§ **REQUIREMENT**
Could you copy each line of the listing that holds "cloud"?

[Opening LISTED RECORDS section]

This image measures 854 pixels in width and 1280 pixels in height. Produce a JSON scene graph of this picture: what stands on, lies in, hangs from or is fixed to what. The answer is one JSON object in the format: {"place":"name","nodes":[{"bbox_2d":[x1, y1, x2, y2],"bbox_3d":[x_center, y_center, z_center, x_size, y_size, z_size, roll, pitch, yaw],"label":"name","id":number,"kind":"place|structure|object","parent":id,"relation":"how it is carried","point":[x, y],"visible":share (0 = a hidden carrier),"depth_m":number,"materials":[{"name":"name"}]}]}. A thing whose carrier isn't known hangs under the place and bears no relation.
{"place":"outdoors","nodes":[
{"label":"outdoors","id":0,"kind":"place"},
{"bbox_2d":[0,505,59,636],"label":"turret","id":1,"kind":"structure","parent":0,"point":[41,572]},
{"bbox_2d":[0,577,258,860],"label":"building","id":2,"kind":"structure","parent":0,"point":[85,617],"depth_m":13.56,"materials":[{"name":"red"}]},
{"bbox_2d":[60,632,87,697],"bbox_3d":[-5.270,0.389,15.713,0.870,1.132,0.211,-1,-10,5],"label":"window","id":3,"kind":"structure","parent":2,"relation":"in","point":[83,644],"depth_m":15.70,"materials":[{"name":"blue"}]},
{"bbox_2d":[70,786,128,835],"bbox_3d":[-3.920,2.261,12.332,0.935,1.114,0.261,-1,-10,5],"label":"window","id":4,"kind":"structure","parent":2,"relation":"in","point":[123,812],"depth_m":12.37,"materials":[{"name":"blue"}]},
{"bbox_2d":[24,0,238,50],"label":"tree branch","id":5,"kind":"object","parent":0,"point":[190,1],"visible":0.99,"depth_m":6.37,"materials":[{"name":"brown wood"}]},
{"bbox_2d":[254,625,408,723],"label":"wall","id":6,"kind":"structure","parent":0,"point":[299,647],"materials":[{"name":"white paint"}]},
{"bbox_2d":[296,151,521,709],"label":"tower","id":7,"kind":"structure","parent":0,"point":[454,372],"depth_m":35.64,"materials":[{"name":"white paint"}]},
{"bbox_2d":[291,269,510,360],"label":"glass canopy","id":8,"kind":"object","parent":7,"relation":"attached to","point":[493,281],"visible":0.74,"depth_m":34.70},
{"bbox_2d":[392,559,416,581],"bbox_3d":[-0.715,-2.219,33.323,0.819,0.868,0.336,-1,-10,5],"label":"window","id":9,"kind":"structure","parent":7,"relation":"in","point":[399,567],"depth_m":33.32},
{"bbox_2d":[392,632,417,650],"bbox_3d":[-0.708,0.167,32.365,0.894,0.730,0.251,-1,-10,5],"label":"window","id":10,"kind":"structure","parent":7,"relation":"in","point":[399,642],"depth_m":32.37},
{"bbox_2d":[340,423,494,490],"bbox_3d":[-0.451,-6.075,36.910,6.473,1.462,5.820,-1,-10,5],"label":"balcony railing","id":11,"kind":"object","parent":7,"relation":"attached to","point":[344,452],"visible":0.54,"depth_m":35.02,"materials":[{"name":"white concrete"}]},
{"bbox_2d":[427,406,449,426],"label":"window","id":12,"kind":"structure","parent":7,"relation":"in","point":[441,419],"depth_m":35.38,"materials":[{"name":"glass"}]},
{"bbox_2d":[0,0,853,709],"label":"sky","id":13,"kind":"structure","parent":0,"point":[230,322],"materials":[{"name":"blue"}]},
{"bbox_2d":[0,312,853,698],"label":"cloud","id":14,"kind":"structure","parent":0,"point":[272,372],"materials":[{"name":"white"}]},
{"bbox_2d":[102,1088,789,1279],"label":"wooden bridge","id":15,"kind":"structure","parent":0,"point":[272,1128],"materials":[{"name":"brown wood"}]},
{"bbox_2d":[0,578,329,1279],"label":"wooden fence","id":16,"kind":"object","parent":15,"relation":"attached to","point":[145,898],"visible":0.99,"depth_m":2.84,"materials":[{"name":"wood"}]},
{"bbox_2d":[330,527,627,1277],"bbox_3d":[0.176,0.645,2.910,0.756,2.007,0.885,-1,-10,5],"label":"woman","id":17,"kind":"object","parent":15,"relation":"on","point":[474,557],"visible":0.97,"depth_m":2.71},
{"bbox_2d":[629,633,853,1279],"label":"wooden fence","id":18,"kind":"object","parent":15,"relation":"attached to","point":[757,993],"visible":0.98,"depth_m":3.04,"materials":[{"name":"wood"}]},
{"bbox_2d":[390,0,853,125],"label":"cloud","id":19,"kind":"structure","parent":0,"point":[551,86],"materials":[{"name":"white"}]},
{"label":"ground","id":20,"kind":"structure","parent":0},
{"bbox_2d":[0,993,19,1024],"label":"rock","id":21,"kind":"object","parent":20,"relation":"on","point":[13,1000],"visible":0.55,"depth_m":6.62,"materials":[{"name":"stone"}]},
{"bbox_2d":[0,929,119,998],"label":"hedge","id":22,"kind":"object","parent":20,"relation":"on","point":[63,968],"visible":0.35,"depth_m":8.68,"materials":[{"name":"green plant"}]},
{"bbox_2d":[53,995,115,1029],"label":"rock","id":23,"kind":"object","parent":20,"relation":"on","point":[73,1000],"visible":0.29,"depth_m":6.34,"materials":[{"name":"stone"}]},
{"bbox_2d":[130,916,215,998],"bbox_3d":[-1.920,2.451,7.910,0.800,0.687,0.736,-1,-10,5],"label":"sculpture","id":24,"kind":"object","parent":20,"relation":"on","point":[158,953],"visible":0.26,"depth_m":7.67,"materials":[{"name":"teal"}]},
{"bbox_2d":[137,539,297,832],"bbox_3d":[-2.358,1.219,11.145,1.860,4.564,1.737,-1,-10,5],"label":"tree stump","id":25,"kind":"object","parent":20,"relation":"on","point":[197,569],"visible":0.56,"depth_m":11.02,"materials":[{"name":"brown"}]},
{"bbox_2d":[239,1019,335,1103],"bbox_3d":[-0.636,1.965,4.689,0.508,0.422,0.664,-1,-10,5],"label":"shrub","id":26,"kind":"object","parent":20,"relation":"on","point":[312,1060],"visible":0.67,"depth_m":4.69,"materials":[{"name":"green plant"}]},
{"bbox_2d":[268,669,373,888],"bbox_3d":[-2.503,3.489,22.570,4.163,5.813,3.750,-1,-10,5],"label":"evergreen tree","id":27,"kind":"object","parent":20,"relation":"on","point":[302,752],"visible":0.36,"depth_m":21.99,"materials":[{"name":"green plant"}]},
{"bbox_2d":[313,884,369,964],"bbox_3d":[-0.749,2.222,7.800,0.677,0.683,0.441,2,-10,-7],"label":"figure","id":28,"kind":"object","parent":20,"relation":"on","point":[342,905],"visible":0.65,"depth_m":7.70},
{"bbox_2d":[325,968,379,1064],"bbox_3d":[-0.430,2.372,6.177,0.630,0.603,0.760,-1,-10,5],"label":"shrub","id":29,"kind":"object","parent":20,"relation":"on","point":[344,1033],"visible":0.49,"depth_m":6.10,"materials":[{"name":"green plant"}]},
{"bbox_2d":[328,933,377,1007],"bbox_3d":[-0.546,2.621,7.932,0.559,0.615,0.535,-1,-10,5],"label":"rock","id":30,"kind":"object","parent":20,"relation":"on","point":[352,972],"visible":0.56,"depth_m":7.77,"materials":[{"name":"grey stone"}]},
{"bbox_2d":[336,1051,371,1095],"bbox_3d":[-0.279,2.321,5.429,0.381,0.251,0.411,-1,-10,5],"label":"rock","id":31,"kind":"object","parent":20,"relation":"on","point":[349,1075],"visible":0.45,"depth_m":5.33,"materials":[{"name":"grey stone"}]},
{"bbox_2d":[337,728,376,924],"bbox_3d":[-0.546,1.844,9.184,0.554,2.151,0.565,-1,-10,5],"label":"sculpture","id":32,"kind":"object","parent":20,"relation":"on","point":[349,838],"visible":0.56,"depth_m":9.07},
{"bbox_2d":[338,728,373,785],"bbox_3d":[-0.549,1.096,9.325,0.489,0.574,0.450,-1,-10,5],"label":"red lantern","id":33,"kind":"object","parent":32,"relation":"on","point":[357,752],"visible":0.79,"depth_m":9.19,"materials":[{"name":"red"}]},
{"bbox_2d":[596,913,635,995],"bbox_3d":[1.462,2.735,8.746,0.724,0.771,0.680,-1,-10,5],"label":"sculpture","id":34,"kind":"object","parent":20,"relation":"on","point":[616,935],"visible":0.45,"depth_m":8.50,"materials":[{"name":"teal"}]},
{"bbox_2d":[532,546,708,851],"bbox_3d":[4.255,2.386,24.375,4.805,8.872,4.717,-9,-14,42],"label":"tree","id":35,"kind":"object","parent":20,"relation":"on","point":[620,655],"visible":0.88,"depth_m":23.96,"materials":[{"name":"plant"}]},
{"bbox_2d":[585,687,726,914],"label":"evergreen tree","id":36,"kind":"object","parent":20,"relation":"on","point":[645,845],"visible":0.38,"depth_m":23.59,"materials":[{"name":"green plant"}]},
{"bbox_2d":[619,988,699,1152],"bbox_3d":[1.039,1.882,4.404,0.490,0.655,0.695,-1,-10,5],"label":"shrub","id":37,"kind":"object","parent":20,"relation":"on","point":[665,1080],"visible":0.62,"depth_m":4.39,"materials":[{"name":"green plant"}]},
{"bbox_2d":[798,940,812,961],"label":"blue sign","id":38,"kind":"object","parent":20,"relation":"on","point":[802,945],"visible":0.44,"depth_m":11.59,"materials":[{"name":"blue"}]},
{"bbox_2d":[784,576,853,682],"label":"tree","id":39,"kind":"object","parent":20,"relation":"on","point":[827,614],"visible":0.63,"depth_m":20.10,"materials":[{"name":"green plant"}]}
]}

[Closing LISTED RECORDS section]

§ **PROBLEM SOLUTION**
{"bbox_2d":[0,312,853,698],"label":"cloud","id":14,"kind":"structure","parent":0,"point":[272,372],"materials":[{"name":"white"}]},
{"bbox_2d":[390,0,853,125],"label":"cloud","id":19,"kind":"structure","parent":0,"point":[551,86],"materials":[{"name":"white"}]},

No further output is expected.